| ASSIGNED TASK 1 |
Answer these questions from the Irish news extract below, one per line:
(a) To which British port did Irish motor torpedo boats deploy in February 1946?
(b) How many MICAs did the British Army order in 1945?
(c) On what date did work on Kilmacthomas Aerodrome begin?
| ASSIGNED TASK 2 |
Using the Irish news extract below, state whether each statement agrees with it, and quote the words that settle each case:
(a) The cruiser Granuaile operated with a Royal Navy squadron in Singapore.
(b) The Danish army placed an order for the MICA in 1946.
(c) The Irish Army intended to buy up to ten more Centurion tanks in 1947.

| EXTRACT TO READ |
^^^^

Irish News, 1945 & 1946

Catchup news, because I'm lame and I forgot to post stuff.

Quoted

Military
Deployments & Exercises
Over the course of 1946, the Irish Naval Service undertook an extensive series of deployments in conjunction with the Royal Navy, designed to increase the INS's level of training and strategic flexibility. In February 1946, Irish motor torpedo boats deployed to Harwich in Britain for Exercise Channel Dash, a five-week series of joint training and exercises with their British counterparts. In spring, the Irish submarine squadron, supported by the fleet tender Meath, deployed to Malta for three months during Exercise Maltese Falcon in order to gain experience with Mediterranean conditions. The final exercise of the year, Oriental Blossom, saw the Irish flagship, the cruiser Granuaile, join the British Royal Navy's Second Heavy Cruiser Squadron in Singapore for a period of three months. This is the first time an Irish warship has operated outside Europe. INS leadership indicated that further exercises of this nature may follow in 1947. The Irish Naval Service also conducted Orion 45 (in May 1945) and Orion 46 (in May 1946), a joint antisubmarine exercise with the Marine Nationale.

In April 1945, the LÉ Aisling, one of the two Maeve-class ocean patrol ships, made three port calls in Iceland. In June 1946, the destroyer LÉ Aoife made a port call to Bergen and Copenhagen, while the LÉ Eithne visited Portsmouth and Le Havre in September of 1946.

Development Programs
Grúpa Thionscal Éireann (GTÉ) continued marketing the MICA armoured infantry carrier over the course of 1945 and 1946, taking a pair of demonstrator vehicles to Britain, Poland, the Baltic States, and the Balkans. The British Army ordered two hundred MICAs in 1945 for use in external territories such as Palestine, while the Compagnie des Carabiniers du Prince of Monaco purchased four vehicles for emergency policing duties. Interest from the Danish and Bulgarian armies was reportedly quite high, but no orders for either army were logged in 1946 due to financial constraints.

Although GTE was discouraged by the lack of foreign orders for the MICA, the company undertook a further military development project with input from the British Army, Royal Marines, and the Irish Army Corps. The company developed the TACT (Tracked Amphibious Cargo Transporter) using a set of both Centurion tank parts (primarily tracks and running gear) as well as off-the-shelf equipment. Construction of prototypes began in fall of 1946.

The Irish Army additionally began testing a Centurion Mk.II tank in the fourth quarter of 1946. Initial tests appeared favorable, although the Army specifically noted the major drawback of the Centurion's very heavy weight. The demonstration vehicle was officially purchased in December, and Army leadership indicated that they intended to buy up to five more vehicles in 1947 in order to form an independent heavy armoured platoon attached to the Irish Armoured Regiment.

Meanwhile, the Irish Air Corps started construction of Kilmacthomas Aerodrome, which is being built to ease the congestion of military aircraft at Casement Aerodrome. Work started on April 19th of 1945, and the runway and hangers were declared operational by October 12th.

The D.A.F. Ro(W)XVI Ronne flying boats used by the Fisheries Service were retired in early 1946, while the number of Sunderland flying boats used by the Air Corps for maritime patrol dropped to four. The Air Corps additionally gave serious consideration to retiring the Boulton-Paul P.94 fighters and attempt to purchase more Fw.190s, but ultimately decided to keep them in service until the end of 1947, permitting the Air Corps to investigate a possible jet fighter purchase at that time.

^^^^

| SUPPLIED DATA |
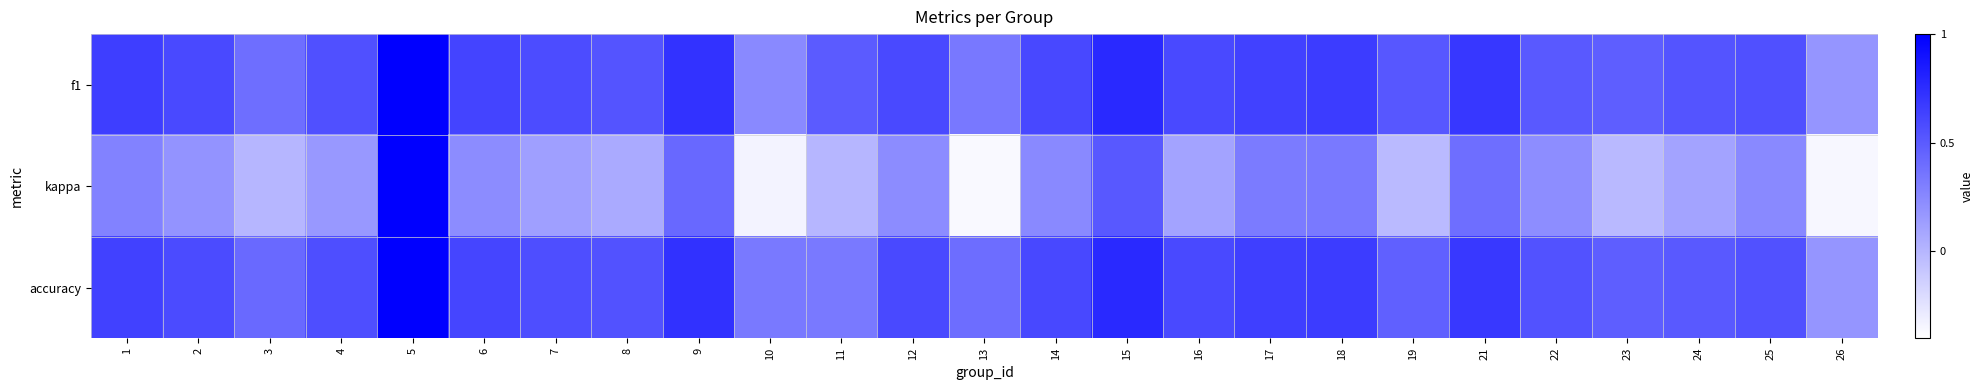

What is the total value across all series at 2?

1.4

^^^^

| WRITTEN ANSWER 1 |
(a) Harwich
(b) Two hundred
(c) April 19th of 1945

| WRITTEN ANSWER 2 |
(a) Yes: "the cruiser Granuaile, join the British Royal Navy's Second Heavy Cruiser Squadron in Singapore for a period of three months"
(b) No: "no orders for either army were logged in 1946 due to financial constraints"
(c) No: "they intended to buy up to five more vehicles in 1947"